The Duel: from Trial by Combat to a Noble Crime/Editors-compilers: V. Novoselov, L. Kovalchuk, F. Panfilov — The Moscow Kremlin State Historical and Cultural Museum and Heritage Site. — Moscow: Azbuka, 2022 —244 p. — ISBN 978-5-88678-390-2
Language: Russian, photo captions and summary in English as well.
The edition is timed to the self-titled exhibition at the Moscow Kremlin Museums and dedicated to the history of duels in Europe between the 16th and 17th centuries. The duel is among those popular mythologised subjects that are constantly reproduced in various forms of mass culture. Nineteenth-century literature played a significant role in this process, having embedded duel in the collective memory of European society. The word ‘duel’ itself has become a denominative to refer to any kind of rivalry between two opponents. While the general public is well acquainted with the myth that duels were a sublime old custom, the true history of duelling often remains unknown even to professional historians, except for those who specialize in this subject. The catalogue introduces rare objects of the 16th and 17th centuries: armours and duelling arms, portraits of famous duellists, engravings and fencing treatises, paintings and works of decorative and applied art preserved in the collections of the famous museums and libraries in Russia, Austria, Great Britain, Spain and France. Many of them are first published. The book opens with two introductory articles: the one tells in-depth the history of the rise and heyday of duelling in early Modern Europe, while the other is about the judicial combat and chivalric duels in the late medieval Holy Roman Empire.

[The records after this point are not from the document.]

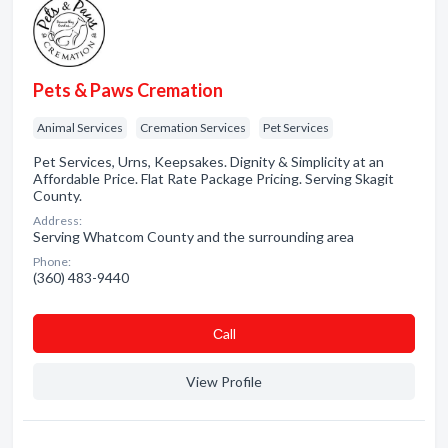
Pets & Paws Cremation
Animal Services
Cremation Services
Pet Services
Pet Services, Urns, Keepsakes. Dignity & Simplicity at an
Affordable Price. Flat Rate Package Pricing. Serving Skagit
County.
Address:
Serving Whatcom County and the surrounding area
Phone:
(360) 483-9440
Сall
View Profile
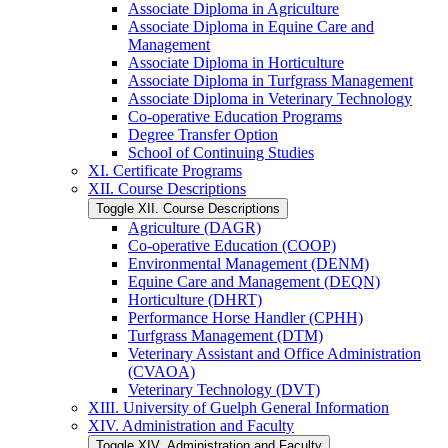
Associate Diploma in Agriculture
Associate Diploma in Equine Care and
Management
Associate Diploma in Horticulture
Associate Diploma in Turfgrass Management
Associate Diploma in Veterinary Technology
Co-​operative Education Programs
Degree Transfer Option
School of Continuing Studies
XI. Certificate Programs
XII. Course Descriptions
Toggle XII. Course Descriptions
Agriculture (DAGR)
Co-​operative Education (COOP)
Environmental Management (DENM)
Equine Care and Management (DEQN)
Horticulture (DHRT)
Performance Horse Handler (CPHH)
Turfgrass Management (DTM)
Veterinary Assistant and Office Administration
(CVAOA)
Veterinary Technology (DVT)
XIII. University of Guelph General Information
XIV. Administration and Faculty
Toggle XIV. Administration and Faculty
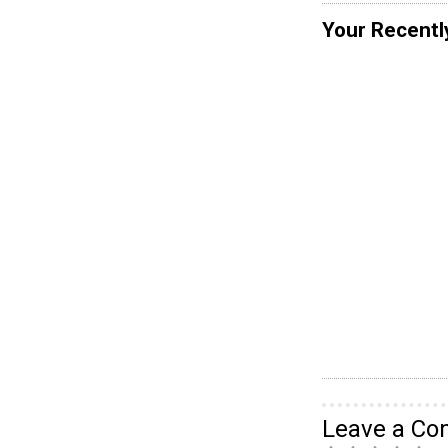
Your Recentl
Leave a C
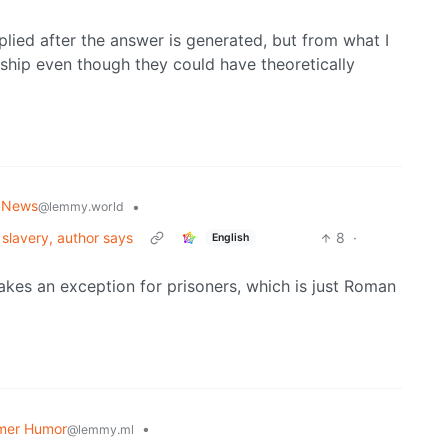
pplied after the answer is generated, but from what I
rship even though they could have theoretically
 News
•
@lemmy.world
 slavery, author says
8
·
English
makes an exception for prisoners, which is just Roman
mer Humor
•
@lemmy.ml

The catalogue comprises seven sections: ‘Judicium Dei and the Tradition of Chivalric Combat in France’; ‘The Duel of the Сrowned Knights’; ‘The Birth of the Duel. A Combat of Honour’; “Duel Fever” of the Late 16th and Early 17th Centuries’; ‘The Geometry of Death: The Art of Fencing in the 16th and 17th Centuries’; ‘Justice and the Duel in the 17th Century: The Case of Bouteville’; ‘The Sun King: Would-be Vanquisher of Duels’. In this book, the duel is represented as a complex historical and cultural phenomenon, the formation and development of which was linked to the changes that took place in European society in the 16th and 17th centuries. A large number of illustrations accompany the edition.